# SUPPLIED TEXT:
Tennessee State Library and Archives

Monroe W. Gooden, May 10, 1848 - January 19, 1915

Monroe W. Gooden

Monroe W. Gooden
from composite photograph of
Tennessee House of Representatives,
45th General Assembly, 1887-1888,
TSLA Collection.

Monroe Gooden was one of fourteen African American men, many of them former slaves, elected to the Tennessee General Assembly during the three decades following the Civil War.   The only black Democrat in the House during the 19th century, Gooden became a powerful figure in the same county where he had been raised in slavery.

Gooden's death certificate recorded his birthdate as October 26, 1852, and his death, from an “aortic obstruction,” on January 19, 1915.   Although the Biographical Directory of the Tennessee General Assembly included the same death date, it said he was born on May 10, 1848, which corresponds with the age Gooden consistently gave in census records and is more likely correct.

The death certificate also stated that the future legislator was born in Fayette County, Tennessee, to Monroe Gooden Senior and an unknown mother.  The omission of the mother's name is regrettable, for it might have provided a valuable clue to the family's history -- slaves usually had the same masters as their mothers, at least during their early years.  We do know that the neighborhood where the Goodens lived was in the north-central part of Fayette County, along the line between Civil Districts 4 and 5, and only two or three miles from the Haywood County line.  In fact, Charles G. Feild's plantation (Feild was the slave owner of Representative John W. Boyd's mother) was just over the county line in Haywood County, only a few miles away. 

Although we still do not know exactly which plantation was Monroe Gooden's birthplace, we can identify three possible choices bordering each other in that neighborhood: the Baskerville and Tucker plantations in District 4 and the Harwell plantation in District 5.  Since slaves generally took spouses from their own or adjoining plantations, a trend that continued throughout Reconstruction, it is likely that Gooden was born on one of these three plantations.

# SUPPLIED ENTRIES:
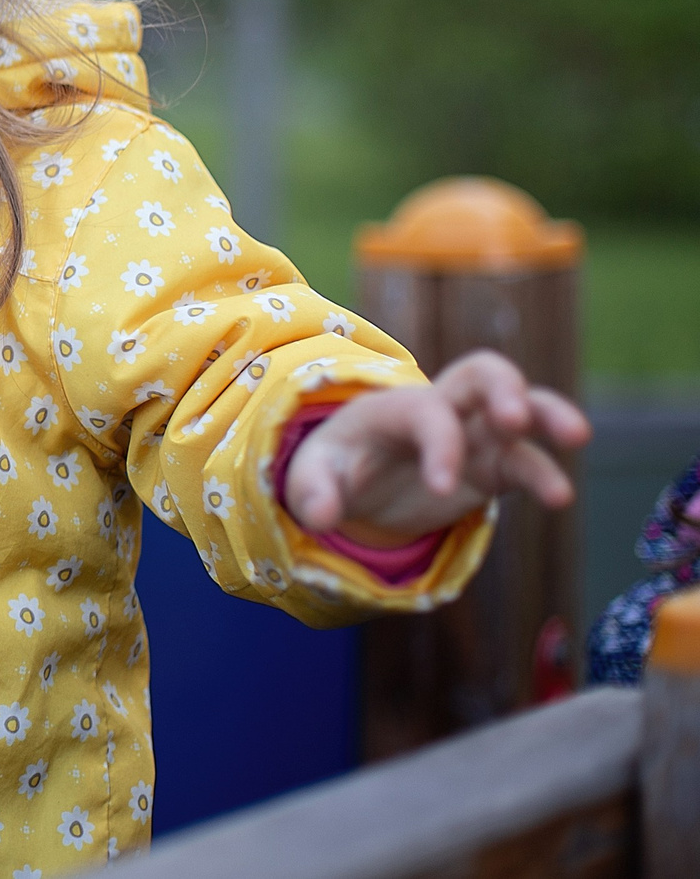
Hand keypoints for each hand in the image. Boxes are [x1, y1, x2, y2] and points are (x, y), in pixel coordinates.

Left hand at [283, 351, 591, 547]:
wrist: (355, 478)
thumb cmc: (335, 465)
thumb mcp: (311, 475)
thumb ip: (311, 492)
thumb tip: (320, 517)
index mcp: (393, 406)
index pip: (426, 410)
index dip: (440, 443)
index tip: (441, 488)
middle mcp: (441, 409)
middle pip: (482, 372)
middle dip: (504, 386)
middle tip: (517, 418)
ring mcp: (473, 435)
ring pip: (522, 408)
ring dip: (549, 414)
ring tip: (576, 437)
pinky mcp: (492, 466)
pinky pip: (526, 461)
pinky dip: (545, 474)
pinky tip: (560, 498)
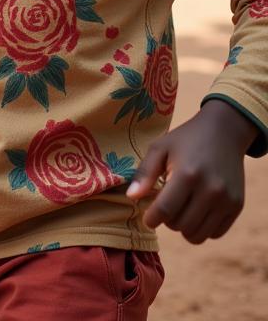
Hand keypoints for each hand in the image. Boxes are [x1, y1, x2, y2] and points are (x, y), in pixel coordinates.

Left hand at [126, 99, 254, 242]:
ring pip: (198, 235)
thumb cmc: (186, 140)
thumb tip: (132, 197)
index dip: (152, 218)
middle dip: (167, 220)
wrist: (223, 132)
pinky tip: (196, 211)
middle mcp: (210, 190)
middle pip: (180, 225)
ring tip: (180, 208)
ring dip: (184, 227)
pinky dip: (202, 228)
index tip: (147, 218)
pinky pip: (215, 234)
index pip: (165, 210)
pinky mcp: (237, 206)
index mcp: (187, 174)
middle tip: (165, 205)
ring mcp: (226, 200)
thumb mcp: (160, 148)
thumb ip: (145, 173)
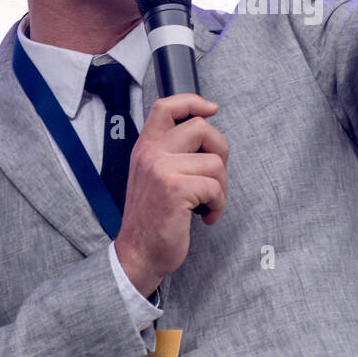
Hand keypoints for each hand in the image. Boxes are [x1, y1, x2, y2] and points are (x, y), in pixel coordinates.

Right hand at [113, 94, 228, 295]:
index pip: (166, 107)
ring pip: (215, 162)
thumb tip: (205, 133)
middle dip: (220, 152)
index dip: (192, 102)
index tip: (211, 109)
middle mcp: (150, 154)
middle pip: (202, 128)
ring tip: (207, 204)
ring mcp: (161, 169)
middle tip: (214, 179)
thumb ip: (170, 154)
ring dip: (220, 187)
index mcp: (145, 148)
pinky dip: (218, 205)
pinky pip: (215, 187)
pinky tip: (206, 217)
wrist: (137, 255)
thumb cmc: (152, 219)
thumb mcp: (152, 177)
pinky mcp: (175, 189)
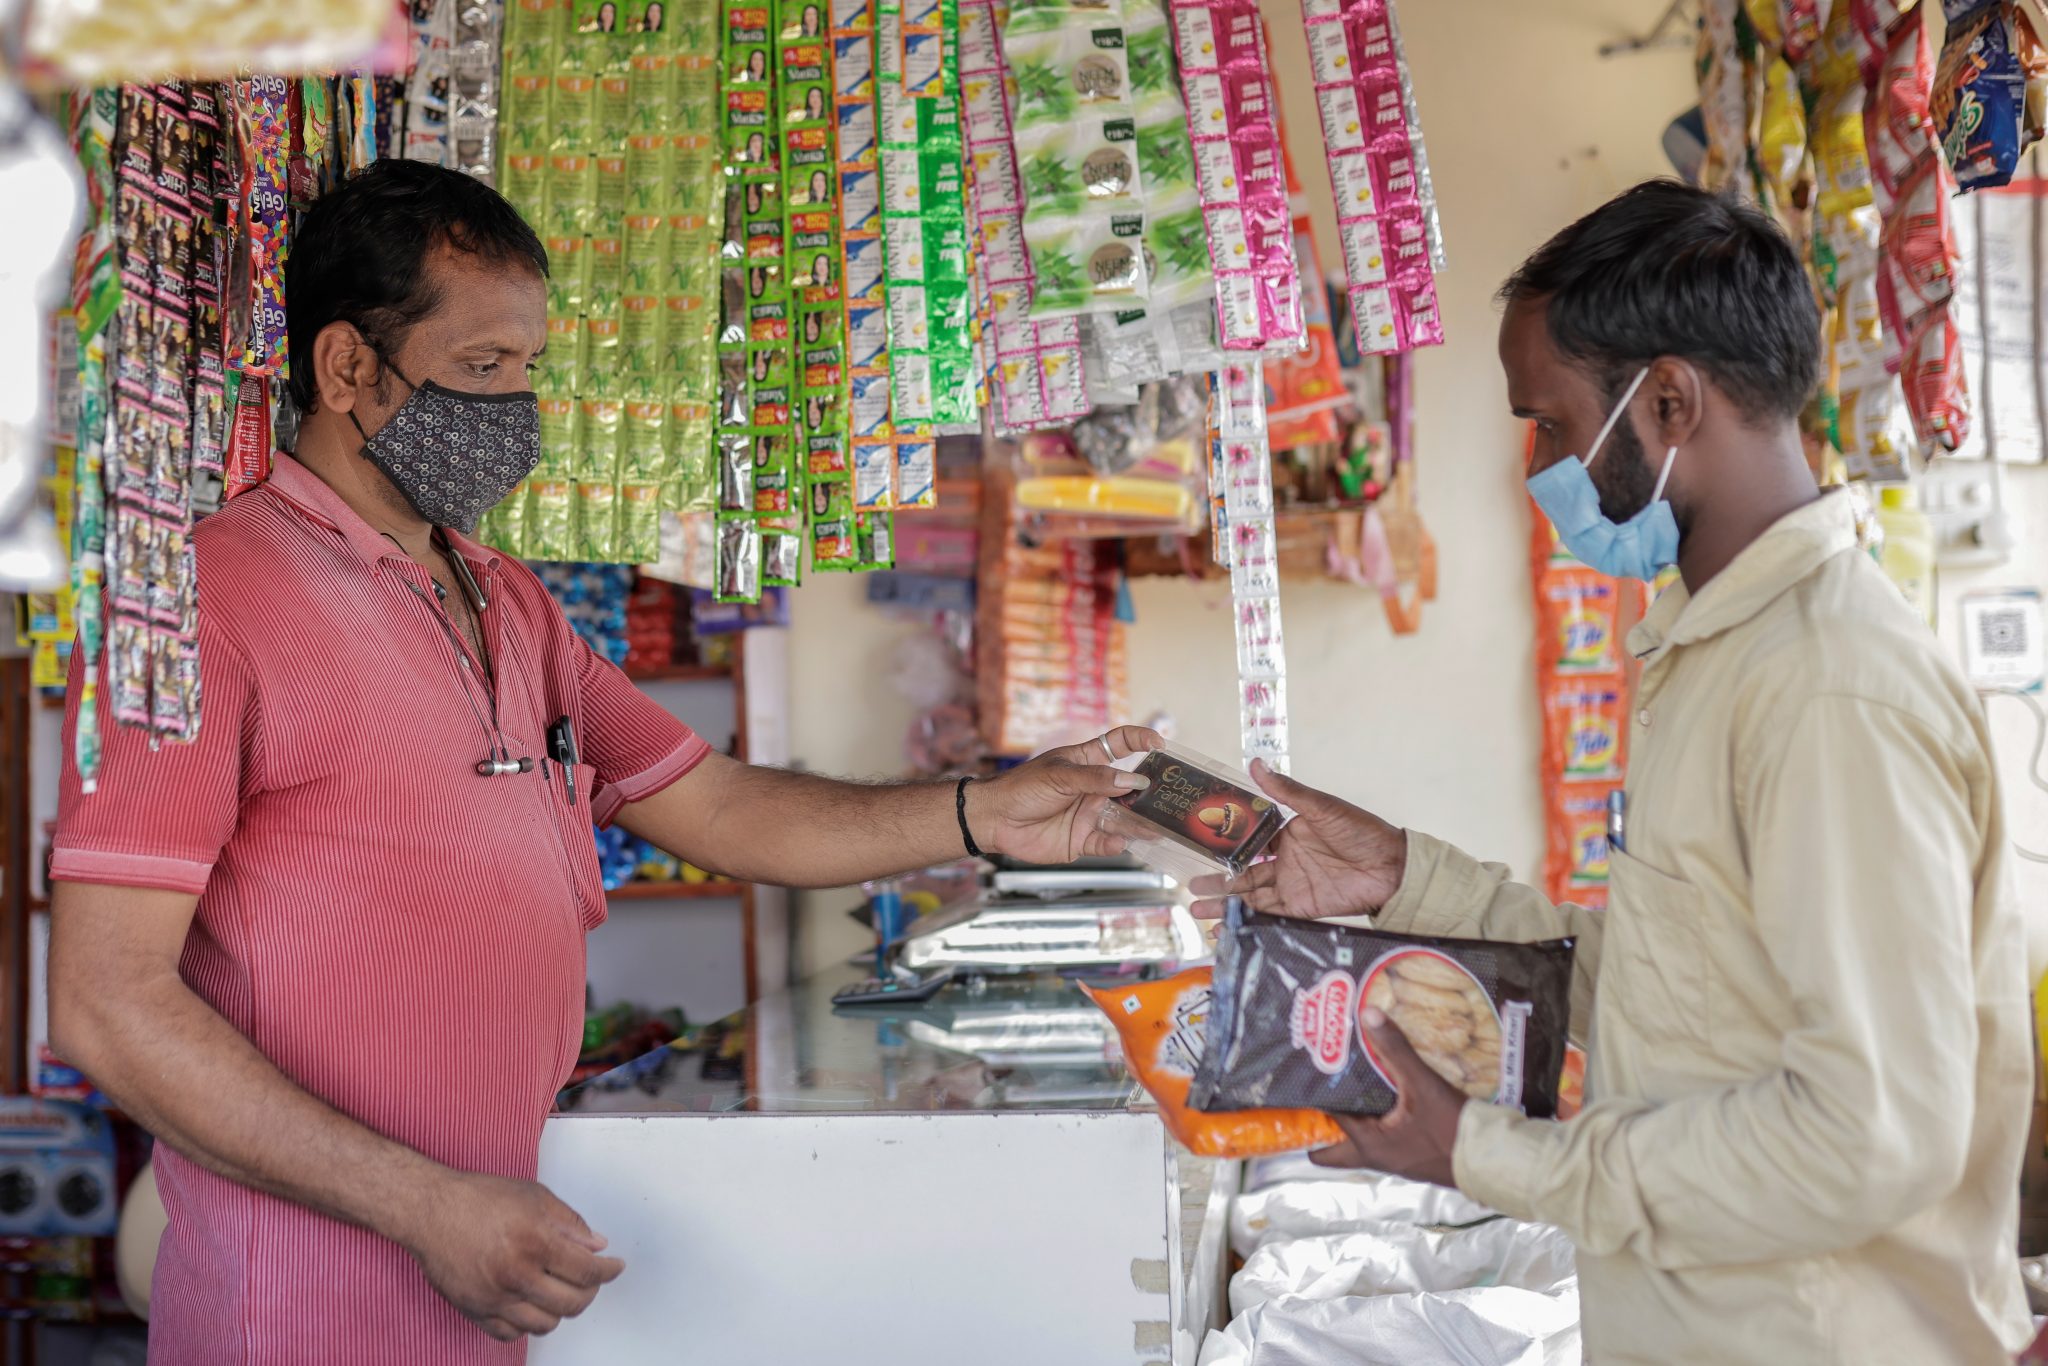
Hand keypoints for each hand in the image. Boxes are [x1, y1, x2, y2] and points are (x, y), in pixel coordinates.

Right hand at [399, 1172, 624, 1341]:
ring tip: (561, 1289)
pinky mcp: (475, 1312)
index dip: (609, 1271)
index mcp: (535, 1243)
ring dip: (561, 1309)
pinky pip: (512, 1334)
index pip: (587, 1271)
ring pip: (546, 1324)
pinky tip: (531, 1303)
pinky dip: (528, 1323)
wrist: (430, 1210)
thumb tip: (597, 1245)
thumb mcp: (534, 1196)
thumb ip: (571, 1222)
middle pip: (572, 1303)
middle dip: (590, 1291)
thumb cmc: (479, 1198)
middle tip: (590, 1278)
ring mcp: (494, 1299)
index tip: (615, 1267)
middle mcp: (516, 1276)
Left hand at [967, 726, 1163, 863]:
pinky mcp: (1082, 839)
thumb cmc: (1022, 788)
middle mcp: (1094, 788)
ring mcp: (1090, 814)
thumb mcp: (1061, 776)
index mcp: (1088, 762)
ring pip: (1123, 820)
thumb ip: (1096, 778)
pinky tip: (1120, 842)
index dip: (1141, 740)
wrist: (994, 819)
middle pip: (1130, 789)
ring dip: (1139, 823)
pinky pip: (1106, 843)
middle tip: (1168, 798)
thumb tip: (1132, 781)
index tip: (1161, 744)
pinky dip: (1115, 844)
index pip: (1121, 745)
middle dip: (1149, 793)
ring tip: (1155, 827)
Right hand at [1187, 761, 1407, 919]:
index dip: (1223, 843)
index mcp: (1286, 833)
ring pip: (1248, 895)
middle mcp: (1284, 860)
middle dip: (1216, 879)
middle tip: (1189, 885)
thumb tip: (1256, 764)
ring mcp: (1291, 885)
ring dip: (1223, 902)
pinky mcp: (1301, 908)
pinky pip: (1267, 916)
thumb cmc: (1361, 830)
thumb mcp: (1321, 807)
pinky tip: (1224, 928)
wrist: (1392, 867)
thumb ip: (1287, 791)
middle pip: (1242, 871)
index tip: (1198, 844)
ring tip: (1195, 908)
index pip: (1248, 838)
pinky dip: (1245, 922)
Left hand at [1310, 1007, 1468, 1186]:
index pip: (1323, 1123)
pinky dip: (1371, 1121)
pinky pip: (1378, 1139)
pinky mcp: (1408, 1157)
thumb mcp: (1423, 1085)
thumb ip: (1396, 1050)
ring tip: (1342, 1086)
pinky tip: (1379, 1096)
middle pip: (1329, 1150)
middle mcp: (1373, 1157)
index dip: (1310, 1101)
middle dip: (1317, 1126)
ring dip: (1346, 1121)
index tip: (1301, 1078)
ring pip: (1354, 1144)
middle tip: (1314, 1092)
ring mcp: (1391, 1160)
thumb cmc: (1453, 1129)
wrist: (1491, 1160)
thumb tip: (1368, 1014)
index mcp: (1367, 1144)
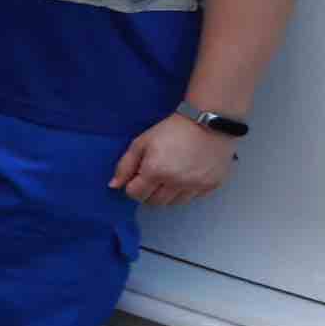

# TASK LIST:
1. According to the Monroe Gooden profile, what cause of death did his death certificate record?
2. Transcribe the Monroe Gooden profile from "Monroe W. Gooden, May" up to and including "been raised in slavery.".
3. Pick up the Monroe Gooden profile after its final sentence and keep writing.
The material has no connection to the Monroe Gooden profile.

# EXPECTED RESPONSES:
1. An "aortic obstruction."

2.
Monroe W. Gooden, May 10, 1848 - January 19, 1915

Monroe W. Gooden

Monroe W. Gooden
from composite photograph of
Tennessee House of Representatives,
45th General Assembly, 1887-1888,
TSLA Collection.

Monroe Gooden was one of fourteen African American men, many of them former slaves, elected to the Tennessee General Assembly during the three decades following the Civil War.   The only black Democrat in the House during the 19th century, Gooden became a powerful figure in the same county where he had been raised in slavery.

3.
The question of where Gooden and his sister Lucinda lived during the period of slavery has not been completely answered.  We are quite certain that they were Monroe Senior's only children, and it seems likely that their mother died when they were very young.  Slave schedule/census records rule out either the Tucker or Baskerville plantations.  However, clues to their childhood home may perhaps be found in Civil War enrollment and pension records.  Monroe W. evidently enrolled in the Federal army as "Monroe Harvey," serving with the 1st West Tennessee Infantry Regiment (African descent), which later became the 59th U.S. Colored Infantry Regiment, seeing action in northern Mississippi (at Brice’s Crossroads and Harrisburg) and in the Memphis area.  Gooden’s widow, applying for a pension after his death, listed "Monroe Harvey" as his alias.  Matching this name to a late 1860s Fayette County record of a "Monroe Harwell" (who does not appear in the census), one wonders whether the young soldier's name should have been written as "Harwell" rather than "Harvey," and whether the two Gooden children did, in fact, grow up on the Harwell plantation in District 5.

That plantation was owned by Dr. Frederick Harwell, a native of Brunswick County, Virginia.  Around 1810 several members of his family had moved to Giles County in Middle Tennessee.  Twenty years later Dr. Harwell and his wife moved west to District 5 in Fayette County, where they established a large plantation with more than 1,000 acres and approximately 80 slaves.  Several intriguing anecdotes about the family still survive.  According to one story from late in the Civil War, Dr. Harwell, quite elderly by that time, took a little slave girl along to help him bury his money to protect it from approaching Yankee soldiers.  Several descendants of that girl tell how she wracked her brain for the rest of her life, trying to remember where the money was buried. Over the years many people attempted to find the hidden treasure, but with no success. It was not until the 1940s that Jacob Harwell Junior, whose father had been adopted by a slave from that plantation, was plowing in one of the fields and dug up part of the money!  Descendants of John Yarbrough, the driver on the plantation [A driver was a high-ranking slave used as an overseer.], tell a story about Union soldiers who hung Yarbrough upside down from a tree to try to force him to reveal where the Harwells' valuables were hidden.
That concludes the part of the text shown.